Dr. Thomas Filburn earned a B.S. in Mechanical Engineering in 1980, M.S. degrees in Mechanical Engineering and Chemical Engineering in 1986 and 2001, respectively, and a Ph.D. in Chemical Engineering in 2003, all from the University of Connecticut. He worked for ten years in the energy industry in Connecticut and Pennsylvania. He has over 16 years of experience working in the aerospace industry, including 12 years as a researcher in the Space Group at Hamilton Standard.

Dr. Filburn taught full-time for 12 years in the mechanical engineering department at the University of Hartford, primarily in the area of thermal-fluids. He has numerous publications and conference proceedings on a variety of research topics. He holds eight U.S. patents and co-authored a chapter in the Biomedical Engineering and Design Handbook on Enclosed Life Support (McGraw-Hill 2009).

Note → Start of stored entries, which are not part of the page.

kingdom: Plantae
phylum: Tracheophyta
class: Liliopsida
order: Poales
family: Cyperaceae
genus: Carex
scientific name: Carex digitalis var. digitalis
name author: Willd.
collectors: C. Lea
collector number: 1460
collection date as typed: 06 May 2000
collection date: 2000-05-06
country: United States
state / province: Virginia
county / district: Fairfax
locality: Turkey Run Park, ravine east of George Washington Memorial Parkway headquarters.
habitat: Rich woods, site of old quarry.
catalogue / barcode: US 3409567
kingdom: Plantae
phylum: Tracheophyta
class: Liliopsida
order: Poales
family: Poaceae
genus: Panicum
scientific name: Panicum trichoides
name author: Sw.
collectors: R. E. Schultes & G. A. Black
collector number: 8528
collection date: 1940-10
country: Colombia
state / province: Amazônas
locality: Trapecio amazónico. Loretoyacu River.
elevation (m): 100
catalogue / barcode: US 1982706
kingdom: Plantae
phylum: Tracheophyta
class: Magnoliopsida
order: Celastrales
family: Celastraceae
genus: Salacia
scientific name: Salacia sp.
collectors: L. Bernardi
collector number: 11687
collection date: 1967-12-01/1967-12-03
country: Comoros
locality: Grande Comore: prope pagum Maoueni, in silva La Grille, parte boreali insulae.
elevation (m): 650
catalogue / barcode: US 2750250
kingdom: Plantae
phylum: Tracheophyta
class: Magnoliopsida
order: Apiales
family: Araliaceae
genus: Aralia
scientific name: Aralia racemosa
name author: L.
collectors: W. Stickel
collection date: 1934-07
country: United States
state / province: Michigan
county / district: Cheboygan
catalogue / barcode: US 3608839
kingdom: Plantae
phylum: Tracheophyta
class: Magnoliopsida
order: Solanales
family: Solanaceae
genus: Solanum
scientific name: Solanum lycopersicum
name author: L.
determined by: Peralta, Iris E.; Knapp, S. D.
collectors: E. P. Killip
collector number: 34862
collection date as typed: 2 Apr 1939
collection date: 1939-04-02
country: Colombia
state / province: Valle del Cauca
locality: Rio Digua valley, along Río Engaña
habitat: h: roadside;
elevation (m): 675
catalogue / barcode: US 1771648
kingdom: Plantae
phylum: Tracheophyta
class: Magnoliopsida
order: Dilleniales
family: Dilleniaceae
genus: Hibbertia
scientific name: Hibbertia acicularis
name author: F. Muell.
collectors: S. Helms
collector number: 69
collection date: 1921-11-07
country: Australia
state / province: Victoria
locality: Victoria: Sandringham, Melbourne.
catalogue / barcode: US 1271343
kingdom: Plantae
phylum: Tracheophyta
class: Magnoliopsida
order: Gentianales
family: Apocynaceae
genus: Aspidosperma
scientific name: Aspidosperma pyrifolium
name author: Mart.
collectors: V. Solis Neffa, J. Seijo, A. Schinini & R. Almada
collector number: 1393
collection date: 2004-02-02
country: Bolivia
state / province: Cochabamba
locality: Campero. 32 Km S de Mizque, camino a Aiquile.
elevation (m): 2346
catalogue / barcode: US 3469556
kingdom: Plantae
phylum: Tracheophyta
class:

His seminal patent for a solid amine CO2 scrubber is planned to operate with both NASA’s Orion capsule and the next generation space suit. He co-authored a book on the three most famous nuclear power accidents and the history of their reactor development (TMI, Chernobyl and Fukushima, Curse of the Nuclear Genie, Springer 2016). He has recently authored a second book, Commercial Jet Aircraft and the Sub-systems that Make it Possible (Springer, February 2019).

For the past four-and-a-half years, he has worked at UTC, initially for UTRC and currently with the Materials and Process Engineering (MPE) Group at Pratt & Whitney. In this role, he works as a liaison between the MPE Group and the module centers within P&W.